Rat Jokes And Puns

These funny rat jokes and puns won’t be over until the rat lady sings!

Funny Rat Jokes And Puns!

I hit a rat with my car today.

It left a ro-dent.

What do you call a rodent that steals your dessert?

A pie-rat.

A church has a rat problem but they don’t want to kill the rats so they trap them and release them far away, but the next day they are back.

Next they try asking them politely to leave, still they won’t budge.

Finally the priest has one last idea; he baptizes all the rats.

Now they only come at Christmas and Easter.

What do you get when you mix a rat and an elephant?

Who cares? It’s a relephant.

Why do rats suck at taking pictures?

Because whenever they say “Cheese!” they all scatter to find it.

What will a rat never tell you?

A squeakret.

Where do mice and rats go to get drinks?

To a squeakeasy.

Baby rat and mommy rat were walking down a dirt road when a bat flies by.

Baby rat turns to his mom and says, “Look ma, an angel.”

What do you call a rat living in subway?

Underrated.

What’s the difference between an actor and a burnt rodent?

One’s Chris Pratt, the other’s a crisp rat.

What do you call twin rats?

Ratatouilles.

What do you call a rat with allergies?

Rat a-choo-ille.

What do you call a rat with a wooden leg?

A pi-rat.

15 dollars for a rat trap, 3 dollars for cheese.

Coming home to find a house not full of droppings? Miceless.

What do you call a rat that has reached enlightenment?

A Buddha-pest.

My friend is a scientist and accidentally chilled his lab rat to absolute zero.

At first the rat was just frozen, but he’s 0K now.

I bought a Chinese takeaway last night. On the drive home I saw the bag was rustling.
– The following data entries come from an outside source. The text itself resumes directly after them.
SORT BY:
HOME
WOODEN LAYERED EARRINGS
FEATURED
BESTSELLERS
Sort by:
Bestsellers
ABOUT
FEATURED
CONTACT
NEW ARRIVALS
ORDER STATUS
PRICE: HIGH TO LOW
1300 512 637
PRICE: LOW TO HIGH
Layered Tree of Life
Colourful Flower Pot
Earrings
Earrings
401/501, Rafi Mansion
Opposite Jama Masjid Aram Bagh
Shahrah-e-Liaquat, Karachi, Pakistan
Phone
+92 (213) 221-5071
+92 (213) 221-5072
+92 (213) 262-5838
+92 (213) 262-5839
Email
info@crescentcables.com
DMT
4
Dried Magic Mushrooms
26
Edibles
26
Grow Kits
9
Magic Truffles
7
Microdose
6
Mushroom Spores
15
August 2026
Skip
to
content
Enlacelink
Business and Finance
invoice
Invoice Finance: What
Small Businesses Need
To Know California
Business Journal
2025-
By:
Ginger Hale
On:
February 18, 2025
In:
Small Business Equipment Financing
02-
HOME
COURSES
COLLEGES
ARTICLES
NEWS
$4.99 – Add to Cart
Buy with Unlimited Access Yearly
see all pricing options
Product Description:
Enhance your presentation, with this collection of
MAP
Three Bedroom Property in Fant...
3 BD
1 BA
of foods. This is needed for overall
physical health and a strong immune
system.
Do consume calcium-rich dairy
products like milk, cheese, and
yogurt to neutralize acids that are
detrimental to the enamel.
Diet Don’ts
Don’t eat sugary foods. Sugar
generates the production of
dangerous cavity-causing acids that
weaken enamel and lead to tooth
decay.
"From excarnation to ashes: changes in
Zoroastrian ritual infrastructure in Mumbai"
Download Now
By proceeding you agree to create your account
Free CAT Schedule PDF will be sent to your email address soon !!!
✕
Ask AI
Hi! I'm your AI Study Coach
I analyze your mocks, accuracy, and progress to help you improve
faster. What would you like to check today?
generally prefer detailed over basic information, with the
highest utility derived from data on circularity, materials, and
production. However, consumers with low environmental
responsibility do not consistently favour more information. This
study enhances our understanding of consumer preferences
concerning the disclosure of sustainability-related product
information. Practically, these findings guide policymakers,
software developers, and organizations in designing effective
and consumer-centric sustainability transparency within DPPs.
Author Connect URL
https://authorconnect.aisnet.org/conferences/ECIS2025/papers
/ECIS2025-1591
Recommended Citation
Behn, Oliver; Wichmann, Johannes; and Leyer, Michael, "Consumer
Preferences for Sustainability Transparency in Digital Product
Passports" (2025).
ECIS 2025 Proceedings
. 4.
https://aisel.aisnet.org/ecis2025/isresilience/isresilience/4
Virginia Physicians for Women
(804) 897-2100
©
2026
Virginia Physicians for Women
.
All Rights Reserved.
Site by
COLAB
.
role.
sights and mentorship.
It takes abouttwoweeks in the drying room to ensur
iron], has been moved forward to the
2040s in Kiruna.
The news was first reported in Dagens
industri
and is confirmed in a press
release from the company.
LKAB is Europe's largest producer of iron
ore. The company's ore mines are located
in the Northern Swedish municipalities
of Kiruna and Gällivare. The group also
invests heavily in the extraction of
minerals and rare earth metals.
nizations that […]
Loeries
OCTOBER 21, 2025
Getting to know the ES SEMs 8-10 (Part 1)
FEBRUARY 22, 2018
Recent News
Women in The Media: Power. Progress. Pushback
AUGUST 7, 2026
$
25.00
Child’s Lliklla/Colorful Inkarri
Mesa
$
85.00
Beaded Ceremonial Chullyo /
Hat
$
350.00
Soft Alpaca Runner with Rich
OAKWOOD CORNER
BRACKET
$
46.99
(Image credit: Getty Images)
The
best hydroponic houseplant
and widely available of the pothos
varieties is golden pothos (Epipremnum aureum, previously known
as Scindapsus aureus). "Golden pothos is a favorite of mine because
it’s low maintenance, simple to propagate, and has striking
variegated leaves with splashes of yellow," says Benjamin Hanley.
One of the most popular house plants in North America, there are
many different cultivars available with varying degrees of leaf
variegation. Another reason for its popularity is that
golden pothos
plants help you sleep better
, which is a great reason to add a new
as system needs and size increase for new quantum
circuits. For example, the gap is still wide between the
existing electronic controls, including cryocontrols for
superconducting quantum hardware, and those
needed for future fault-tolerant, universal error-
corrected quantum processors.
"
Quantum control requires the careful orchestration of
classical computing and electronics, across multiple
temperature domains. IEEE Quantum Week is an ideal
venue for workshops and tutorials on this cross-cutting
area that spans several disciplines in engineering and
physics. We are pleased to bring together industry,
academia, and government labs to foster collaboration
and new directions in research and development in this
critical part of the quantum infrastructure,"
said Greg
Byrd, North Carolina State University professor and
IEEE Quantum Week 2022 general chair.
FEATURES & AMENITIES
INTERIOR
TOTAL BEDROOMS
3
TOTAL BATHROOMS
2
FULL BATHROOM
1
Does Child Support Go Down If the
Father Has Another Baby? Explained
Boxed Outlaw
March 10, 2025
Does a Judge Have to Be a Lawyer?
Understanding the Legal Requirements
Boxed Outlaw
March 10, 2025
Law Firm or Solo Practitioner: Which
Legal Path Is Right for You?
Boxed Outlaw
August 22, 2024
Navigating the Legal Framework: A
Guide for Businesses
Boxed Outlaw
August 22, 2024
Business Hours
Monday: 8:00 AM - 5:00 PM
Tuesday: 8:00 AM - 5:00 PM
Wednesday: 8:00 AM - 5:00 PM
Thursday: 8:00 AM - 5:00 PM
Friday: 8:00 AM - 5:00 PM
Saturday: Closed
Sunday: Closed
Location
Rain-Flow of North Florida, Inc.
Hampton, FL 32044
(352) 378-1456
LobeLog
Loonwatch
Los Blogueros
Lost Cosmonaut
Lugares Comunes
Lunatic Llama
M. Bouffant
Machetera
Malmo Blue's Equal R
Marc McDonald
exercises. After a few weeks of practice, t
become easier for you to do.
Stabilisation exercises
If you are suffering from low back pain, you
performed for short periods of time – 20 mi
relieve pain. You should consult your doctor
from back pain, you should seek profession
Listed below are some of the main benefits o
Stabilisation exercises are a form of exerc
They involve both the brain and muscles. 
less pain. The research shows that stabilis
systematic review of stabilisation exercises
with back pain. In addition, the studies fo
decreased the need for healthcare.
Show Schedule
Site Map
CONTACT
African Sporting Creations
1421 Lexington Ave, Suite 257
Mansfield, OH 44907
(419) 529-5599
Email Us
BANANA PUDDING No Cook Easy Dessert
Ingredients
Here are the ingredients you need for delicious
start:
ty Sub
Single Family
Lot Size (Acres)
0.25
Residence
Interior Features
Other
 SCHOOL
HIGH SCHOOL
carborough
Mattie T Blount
I looked inside and saw two eyes staring back at me.

Panicked, I thought it was a rat or a mouse so I pulled it out the bag as quick as possible.

Turns out it was just a Peking Duck.

What did the rat say when his friend broke his front teeth?

Hard cheese!

What is a rat’s favorite game?

Hide and squeak.

Where do rats go to get new tails?

The retail store.

Why did the rat eat a candle?

For some light refreshment.

Why do rats need oiling?

Because they squeak.

What do you get if you try to cross a rat with a skunk?

Dirty looks from the rat.

What’s grey, squeaky and hangs around in caves?

A stalagrat.

What do rats like on their birthday?

Mice cream and cake.

When I opened my oven door a big rat ran out.

I tried to shoot him but he was out of my range.

Why do rats suck at taking pictures?

Because whenever they say “Cheese!” they all scatter to find it.

Have you heard about the movement to replace lab rats with lawyers?

The researchers don’t get so attached and there are some things a rat just won’t do.

Two rats sit in a dustbin and eat a DVD.

Suddenly, one says, “You know Kevin, the book was better.”

A rat along with two of his best buddies walk into a bar…

The bar had to be shut down due to health violations.